Please format the stretch of the material below from the line containing "rucial role in" through the line containing "eased performance." as a JSON list of strings, one string per line, with blank lines left out.

RECORDED INFORMATION »
=== Section Start ===

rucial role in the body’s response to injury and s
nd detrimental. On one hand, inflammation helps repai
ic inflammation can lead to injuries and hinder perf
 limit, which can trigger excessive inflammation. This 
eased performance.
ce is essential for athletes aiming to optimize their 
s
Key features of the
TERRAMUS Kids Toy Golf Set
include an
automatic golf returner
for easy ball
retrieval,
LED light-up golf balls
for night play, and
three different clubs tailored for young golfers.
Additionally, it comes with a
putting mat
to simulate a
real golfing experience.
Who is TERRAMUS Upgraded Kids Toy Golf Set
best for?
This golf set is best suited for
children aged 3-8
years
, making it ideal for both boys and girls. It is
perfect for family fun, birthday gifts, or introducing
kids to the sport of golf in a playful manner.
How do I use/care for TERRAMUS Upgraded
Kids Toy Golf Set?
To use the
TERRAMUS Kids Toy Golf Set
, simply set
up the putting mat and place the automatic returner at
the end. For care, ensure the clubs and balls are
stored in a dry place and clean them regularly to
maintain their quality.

=== Section End ===
=== Section Start ===

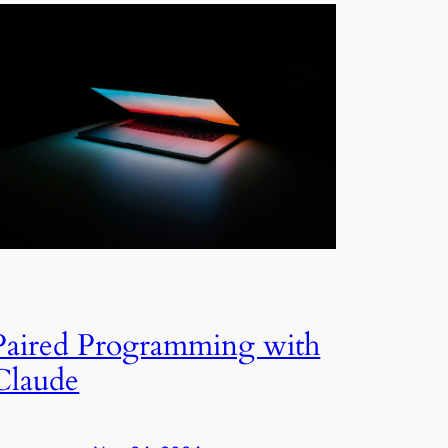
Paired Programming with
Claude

=== Section End ===
=== Section Start ===

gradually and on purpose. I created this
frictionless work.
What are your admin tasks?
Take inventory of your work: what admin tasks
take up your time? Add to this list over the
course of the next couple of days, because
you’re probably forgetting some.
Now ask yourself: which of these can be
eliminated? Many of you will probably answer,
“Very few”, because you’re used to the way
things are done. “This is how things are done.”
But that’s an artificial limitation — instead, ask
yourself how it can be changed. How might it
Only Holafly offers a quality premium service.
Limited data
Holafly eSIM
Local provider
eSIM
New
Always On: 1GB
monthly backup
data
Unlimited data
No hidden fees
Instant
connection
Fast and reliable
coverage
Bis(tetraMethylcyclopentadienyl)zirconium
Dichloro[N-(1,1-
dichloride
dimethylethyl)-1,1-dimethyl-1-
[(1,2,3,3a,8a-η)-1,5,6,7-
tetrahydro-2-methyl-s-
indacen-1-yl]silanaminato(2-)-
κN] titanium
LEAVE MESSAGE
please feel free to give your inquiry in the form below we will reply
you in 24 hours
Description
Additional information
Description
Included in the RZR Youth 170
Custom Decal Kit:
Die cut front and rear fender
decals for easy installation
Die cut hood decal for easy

=== Section End ===

PROBLEM SOLUTION »
[
  "rucial role in the body’s response to injury and s",
  "nd detrimental. On one hand, inflammation helps repai",
  "ic inflammation can lead to injuries and hinder perf",
  " limit, which can trigger excessive inflammation. This ",
  "eased performance."
]